È arrivato il momento degli esempi. Il mio preferito è il Pedobear di Kit Kat (l’immagine la vedete in alto all’inizio dell’articolo):

Questa vicenda risale al luglio 2012, quando Kit Kat usò questo scatto per lanciare il suo nuovo profilo Instagram, ottenendo tantissima attenzione in effetti, ma per il fatto di aver scelto “qualcosa legato alla pedofilia” in relazione al brand.
Secondo voi, l’obiettivo è stato raggiunto?

L’unico caso in cui l’obiettivo non può considerarsi raggiunto forse riguarda il sentiment dei commenti generati in proposito.

Un altro caso interessante è quello legato alla campagna di Shell, Arctic Ready, dove il brand si prodiga per esporre come le trivellazioni artiche possano portare benefici per il pianeta e l’ecosistema. Il vero protagonista però è stato Greenpeace, che con la sua contro-campagna di trollaggio mirato ha costruito un sito copia di Arctic Ready, dove gli utenti potevano comporre immagini di campagna simili a quelle di Shell, ma con messaggi pro-ambiente votati al sarcasmo. Il risultato? Qualche esempio di seguito.

Fonte: Articready.com

 

Fonte: Articready.com

L’iniziativa è proseguita tramite il boost del profilo Twitter creato ad hoc e ormai sospeso @ShellisPrepared, creato di proposito per essere scambiato per un account ufficiale del marchio. Il pubblico ha interpretato questa iniziativa virale di guerriglia comunicativa come un fail del brand in principio, aumentando esponenzialmente la diffusione attraverso i social media. Davanti alla scoperta della verità le reazioni sono state diverse, l’audience si è divisa tra quelli che si sono sentiti raggirati e coloro che l’hanno reputata una mossa brillante.
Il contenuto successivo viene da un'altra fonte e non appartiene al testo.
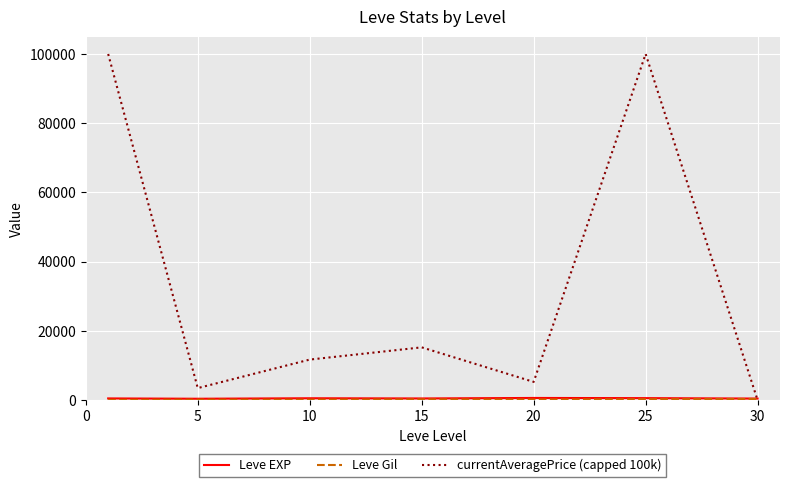

What is the greatest value displayed?

100000.0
Certo è che questo fail procurato abbia raggiunto i risultati auspicati.

Anche in Italia iniziano a sorgere casi di Social Media Fail Marketing riconoscibili come tali. Uno potreste averlo visto sul Duomo di Milano, oltre che su Facebook. Un altro fautore di questo approccio è un brand che produce latticini, oltre che campagne pubblicitarie con riferimenti sessuali espliciti. È addirittura nata una pagina Facebook che raccoglie molti di questi exploit: Social Media Epic Fails.

Purtroppo questi fail non sempre raccolgono il risultato auspicato, infatti molti dei casi italiani non conducono affatto all’awareness generata per Kit Kat. La domanda da porsi è questa: è giusto per un brand compromettere la propria reputazione nella speranza di fare il botto? Dipende dalla qualità, dalla bassezza e da quanto sia cheap il fail su cui si ha intenzione di puntare.

Ora raccontateci la vostra opinione: per voi questo approccio ha un futuro?